Musings

Close-up contrasts

I don’t mean close-up with a microscope, but at close range with the eye. Here are two fruits: rambutan and guanabana. Both tropical.

Rambutan CU
Guanabana CU

And here are two fishes, dried butter fish and scad (fresh). I am not familiar with either, whether they’re marine or fresh-water, and what part of the world they’re native to. (And I’m not G00gling them now….)

Dried butter fish
Scad fish

My ignorance is thoroughly revealed.

Brief, I say

Hellebore pair

You’d never guess by the grey, gloomy afternoon we had that we enjoyed several very brief peeps of sunshine in the morning.

Sleet windshield

Even, for a few moments, we saw sleet in the rain. [BTW, I don’t know how the camera made our white car look dark grey or black in this photo.]

Winter IZ here

Birdbath ice

It WAS cold overnight, and nippy even in the sun today. Somehow, I still managed to be surprised to find myself walking on frozen ground in a nearly sun-free alley, and to find the giant ice-lozenge in this blue-blue, sturdy birdbath.

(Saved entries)

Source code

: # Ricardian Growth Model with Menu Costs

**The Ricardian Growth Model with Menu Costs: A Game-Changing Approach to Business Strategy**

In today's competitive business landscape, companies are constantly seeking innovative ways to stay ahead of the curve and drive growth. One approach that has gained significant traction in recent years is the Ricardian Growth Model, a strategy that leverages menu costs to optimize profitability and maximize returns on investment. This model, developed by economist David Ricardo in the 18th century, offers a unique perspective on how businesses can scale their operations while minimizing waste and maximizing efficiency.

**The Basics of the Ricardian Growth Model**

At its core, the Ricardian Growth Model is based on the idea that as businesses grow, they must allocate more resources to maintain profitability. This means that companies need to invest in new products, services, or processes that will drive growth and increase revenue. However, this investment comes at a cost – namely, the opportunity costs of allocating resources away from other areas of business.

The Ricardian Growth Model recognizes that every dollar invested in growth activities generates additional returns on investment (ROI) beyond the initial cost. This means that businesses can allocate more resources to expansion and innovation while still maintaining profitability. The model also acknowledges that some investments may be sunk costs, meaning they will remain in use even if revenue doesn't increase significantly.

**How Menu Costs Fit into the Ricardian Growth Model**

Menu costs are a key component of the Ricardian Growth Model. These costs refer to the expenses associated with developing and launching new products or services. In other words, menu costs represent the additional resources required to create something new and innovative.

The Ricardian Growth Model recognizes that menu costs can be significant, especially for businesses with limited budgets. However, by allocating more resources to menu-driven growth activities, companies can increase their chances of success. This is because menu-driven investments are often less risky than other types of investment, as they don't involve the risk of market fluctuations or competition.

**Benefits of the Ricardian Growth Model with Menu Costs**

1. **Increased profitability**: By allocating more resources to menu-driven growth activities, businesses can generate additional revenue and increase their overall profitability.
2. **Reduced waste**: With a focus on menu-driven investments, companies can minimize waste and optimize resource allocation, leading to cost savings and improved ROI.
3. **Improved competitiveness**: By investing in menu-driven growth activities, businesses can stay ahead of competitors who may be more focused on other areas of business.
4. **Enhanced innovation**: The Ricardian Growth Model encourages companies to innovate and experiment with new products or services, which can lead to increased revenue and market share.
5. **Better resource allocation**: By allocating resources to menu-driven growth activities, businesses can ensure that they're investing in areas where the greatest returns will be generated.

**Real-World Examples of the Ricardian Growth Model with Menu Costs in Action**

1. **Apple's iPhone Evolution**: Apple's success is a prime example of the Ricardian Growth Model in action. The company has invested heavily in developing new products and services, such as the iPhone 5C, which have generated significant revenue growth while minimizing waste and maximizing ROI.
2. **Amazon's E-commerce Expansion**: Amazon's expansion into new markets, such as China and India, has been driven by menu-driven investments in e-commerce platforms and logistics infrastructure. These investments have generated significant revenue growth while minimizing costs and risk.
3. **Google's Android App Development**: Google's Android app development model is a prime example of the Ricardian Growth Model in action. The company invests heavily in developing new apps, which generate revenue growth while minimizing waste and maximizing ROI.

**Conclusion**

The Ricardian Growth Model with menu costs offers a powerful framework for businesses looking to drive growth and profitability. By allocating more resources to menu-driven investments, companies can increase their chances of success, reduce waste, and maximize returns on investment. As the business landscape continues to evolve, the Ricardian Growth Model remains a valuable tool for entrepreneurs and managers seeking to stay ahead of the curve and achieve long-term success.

EXERCISE >> Reproduce the blog post word for word between "Close-up contrasts" and "G00gling them now….)", inclusive. None of the saved data matters here.

EXERCISE SOLUTION >>
Close-up contrasts

I don’t mean close-up with a microscope, but at close range with the eye. Here are two fruits: rambutan and guanabana. Both tropical.

Rambutan CU
Guanabana CU

And here are two fishes, dried butter fish and scad (fresh). I am not familiar with either, whether they’re marine or fresh-water, and what part of the world they’re native to. (And I’m not G00gling them now….)